Bruce Blythe makes his living talking angry people down. Not off the ledge, or from the bridge, but from the potential to inflict harm on their bosses and co-workers. Blythe, Chairman of Crisis Management International, shared much of his insight on the topic to attendees during a session today at the National Workers’ Compensation and Disability Conference in Las Vegas.
Blythe and his company can be hired to intervene when a company is dealing with a potentially dangerous (often recently terminated) employee. He indicates that the understanding of a violent mind is an essential part of this process. The underlying issues for many prone to violence include rejection and failure, with a high correlation to low self esteem. The person prone to workplace violence, statistically likely to be male, must feel superior to others in order to feel better about themselves and to gain a sense of control. This low self esteem often leads to bullying behavior on the job, and leads this type of person to blame everyone else for their problems; it is simply easier than having to look inward and accept personal responsibility.

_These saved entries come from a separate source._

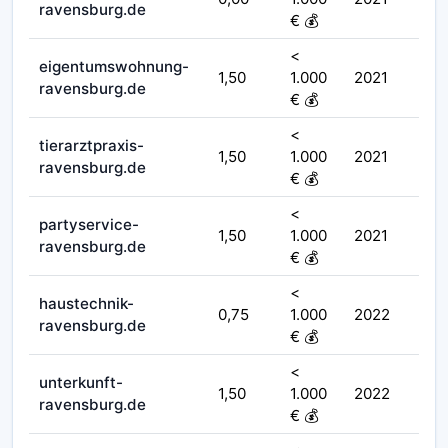
ravensburg.de
€ 💰
<
eigentumswohnung-
1,50
1.000
2021
ravensburg.de
€ 💰
<
tierarztpraxis-
1,50
1.000
2021
ravensburg.de
€ 💰
<
partyservice-
1,50
1.000
2021
ravensburg.de
€ 💰
<
haustechnik-
0,75
1.000
2022
ravensburg.de
€ 💰
<
unterkunft-
1,50
1.000
2022
ravensburg.de
€ 💰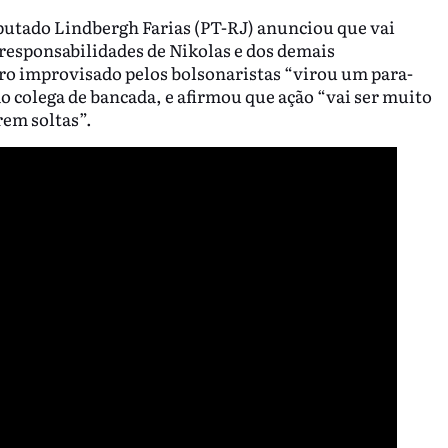
eputado Lindbergh Farias (PT-RJ) anunciou que vai
e responsabilidades de Nikolas e dos demais
ro improvisado pelos bolsonaristas “virou um para-
o colega de bancada, e afirmou que ação “vai ser muito
rem soltas”.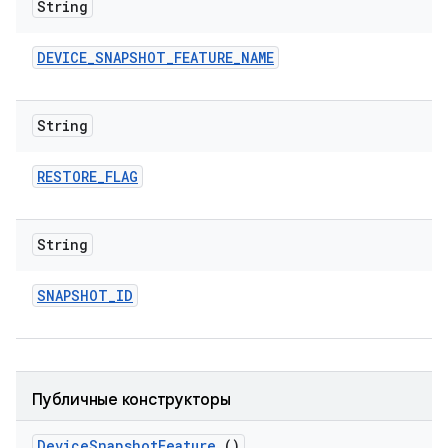
String
DEVICE
_
SNAPSHOT
_
FEATURE
_
NAME
String
RESTORE
_
FLAG
String
SNAPSHOT
_
ID
Публичные конструкторы
Device
Snapshot
Feature
()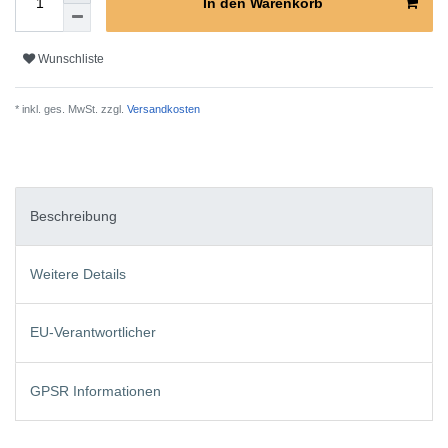
In den Warenkorb
Wunschliste
* inkl. ges. MwSt. zzgl.
Versandkosten
Beschreibung
Weitere Details
EU-Verantwortlicher
GPSR Informationen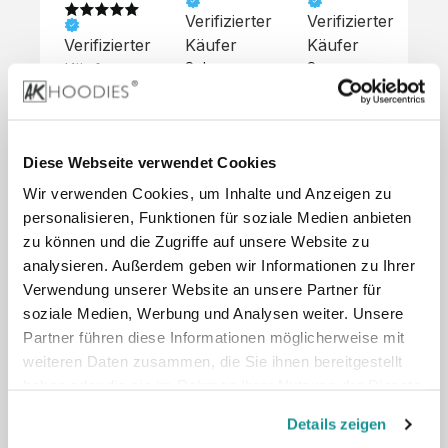
Verifizierter
Verifizierter
Ve
Verifizierter
Käufer
Käufer
Kä
Käufer
Sehr 
Super 
Un
unkompliziert,
Service, 
Die 
 alles sehr 
total 
Bes
Hoodies 
gut 
schnelle 
sc
sehen aus 
beschrieben,
und 
Mot
wie sie 
Diese Webseite verwendet Cookies
 gute 
unkomplizierte
und
sollen und 
Wir verwenden Cookies, um Inhalte und Anzeigen zu
Qualität.

 Antwort. 

Qua
haben 
Unsere 
Die Pullis 
der
personalisieren, Funktionen für soziale Medien anbieten
eine gute 
eigenen 
haben 
Hoo
Qualität.

zu können und die Zugriffe auf unsere Website zu
Wünsche 
eine super 
Tol
Es gab 
analysieren. Außerdem geben wir Informationen zu Ihrer
wurden 
Qualität 
die
beim 
Verwendung unserer Website an unsere Partner für
schnell 
und wir 
za
Probepaket
soziale Medien, Werbung und Analysen weiter. Unsere
und 
sind total 
 eine 
Partner führen diese Informationen möglicherweise mit
unkompliziert
begeistert 
ko
kleine 
weiteren Daten zusammen, die Sie ihnen bereitgestellt
und 
 Z
Komplikation,
umgesetzt.
zufrieden! 
Nic
haben oder die sie im Rahmen Ihrer Nutzung der Dienste
 die aber 
Preisliste
Größentabelle
Sonderpreis
☺️

sc
schnell 
gesammelt haben.
LookBook
Anfrage
Details zeigen
Wir 
die
dank des 
würden es 
kur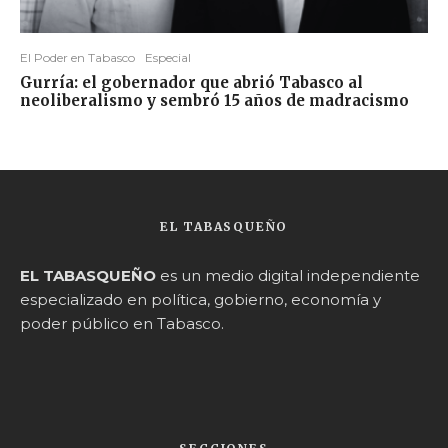
El Poder en Tabasco
Especial
Gurría: el gobernador que abrió Tabasco al
neoliberalismo y sembró 15 años de madracismo
EL TABASQUEÑO
EL TABASQUEÑO
es un medio digital independiente
especializado en política, gobierno, economía y
poder público en Tabasco.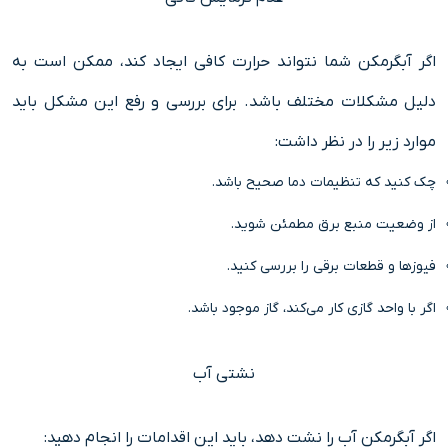
اگر آبگرمکن شما نتواند حرارت کافی ایجاد کند، ممکن است به
دلیل مشکلات مختلف باشد. برای بررسی و رفع این مشکل باید
موارد زیر را در نظر داشت:
چک کنید که تنظیمات دما صحیح باشد.
از وضعیت منبع برق مطمئن شوید.
فیوزها و قطعات برقی را بررسی کنید.
اگر با واحد گازی کار می‌کند، گاز موجود باشد.
نشتی آب
اگر آبگرمکن آب را نشت دهد، باید این اقدامات را انجام دهید: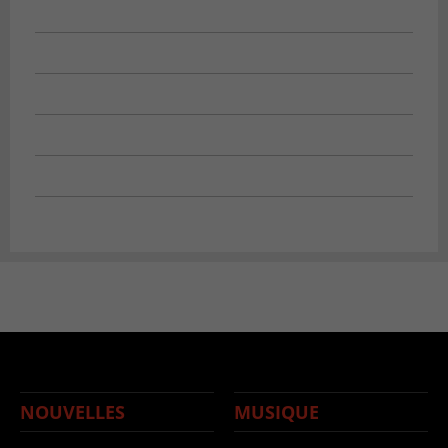
NOUVELLES
MUSIQUE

Such a person, suddenly terminated (often for reasons related to their behavior), will feel that they have been unfairly targeted, and that the action taken toward them is completely unjustified. The violence prone employee will often make verbal threats towards their employers and others they hold accountable for their problems. Blythe indicated that part of the mental process for these people can include fantasizing about how and where they will take their targets out.

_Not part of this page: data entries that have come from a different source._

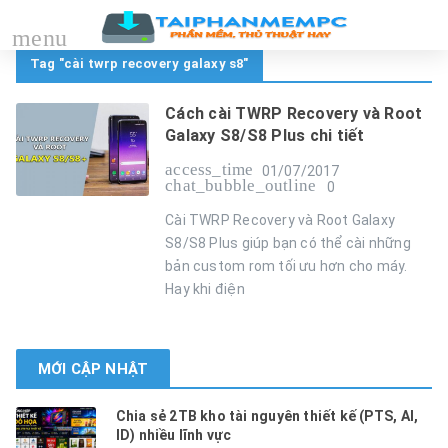
menu
Tag "cài twrp recovery galaxy s8"
Cách cài TWRP Recovery và Root
Galaxy S8/S8 Plus chi tiết
access_time
01/07/2017
chat_bubble_outline
0
Cài TWRP Recovery và Root Galaxy
S8/S8 Plus giúp bạn có thể cài những
bản custom rom tối ưu hơn cho máy.
Hay khi điện
MỚI CẬP NHẬT
Chia sẻ 2TB kho tài nguyên thiết kế (PTS, AI,
ID) nhiều lĩnh vực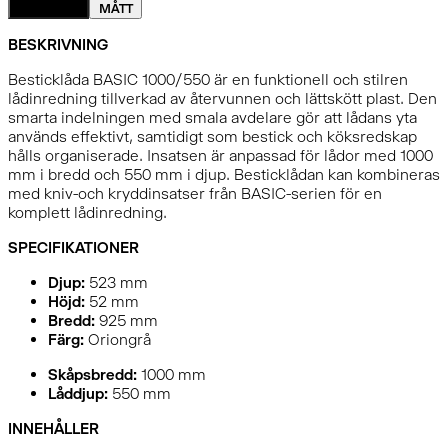
DETALJER
MÅTT
BESKRIVNING
Besticklåda BASIC 1000/550 är en funktionell och stilren
lådinredning tillverkad av återvunnen och lättskött plast. Den
smarta indelningen med smala avdelare gör att lådans yta
används effektivt, samtidigt som bestick och köksredskap
hålls organiserade. Insatsen är anpassad för lådor med 1000
mm i bredd och 550 mm i djup. Besticklådan kan kombineras
med kniv-och kryddinsatser från BASIC-serien för en
komplett lådinredning.
SPECIFIKATIONER
Djup:
523
mm
Höjd:
52
mm
Bredd:
925
mm
Färg:
Oriongrå
Skåpsbredd:
1000 mm
Låddjup:
550 mm
INNEHÅLLER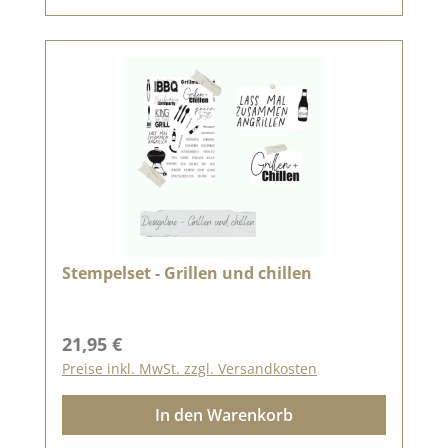
Stempelset - Grillen und chillen
Regulärer Preis:
21,95 €
Preise inkl. MwSt. zzgl. Versandkosten
In den Warenkorb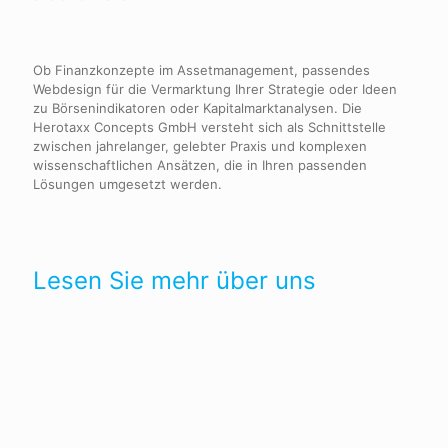
Ob Finanzkonzepte im Assetmanagement, passendes
Webdesign für die Vermarktung Ihrer Strategie oder Ideen
zu Börsenindikatoren oder Kapitalmarktanalysen. Die
Herotaxx Concepts GmbH versteht sich als Schnittstelle
zwischen jahrelanger, gelebter Praxis und komplexen
wissenschaftlichen Ansätzen, die in Ihren passenden
Lösungen umgesetzt werden.
Lesen Sie mehr über uns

Blythe openly shared how they go about diffusing the situation. He will contact the employee as a neutral third party, telling them their employer had concerns about the fairness of the termination. He says it is critical that the potentially violent person be heard and understood, has his self worth bolstered, and feels a sense of fair treatment. He will be sympathetic to their view, and assures them that he will personally take their concerns to senior management.
This process, along with a specific follow up timeframe, is, according to Blythe, critical in defusing the violent mind.
Part of the process includes what Blythe referred to as the "I have a question" technique. This method apparently makes it easy to overcome objections and stop rants in their tracks, simply by saying, "I have a question: What would you want or need to resolve this?" They also work to expand this persons options, in case they cannot get what they want from the process.
This approach raised a few eyebrows, I am sure, but Blythe explained that a skilled Threat Specialist must go in the same direction as the threatening persons energy, and strategically align with them. Once they have gained their trust, listened to their concerns, and instilled a sense of fairness with the person, they can then try to move them in a positive direction. Blythe even indicated that sometimes these people do get some concessions or assistance from their former employers.
He was quite honest with the group, saying that while it might not be fair, the potentially violent employee may get more than a quiet, more reasonable person in the same position. While that might be counterintuitive and somewhat grating to a CEO dealing with this issue, it beats a bullet in the head, any day of the week.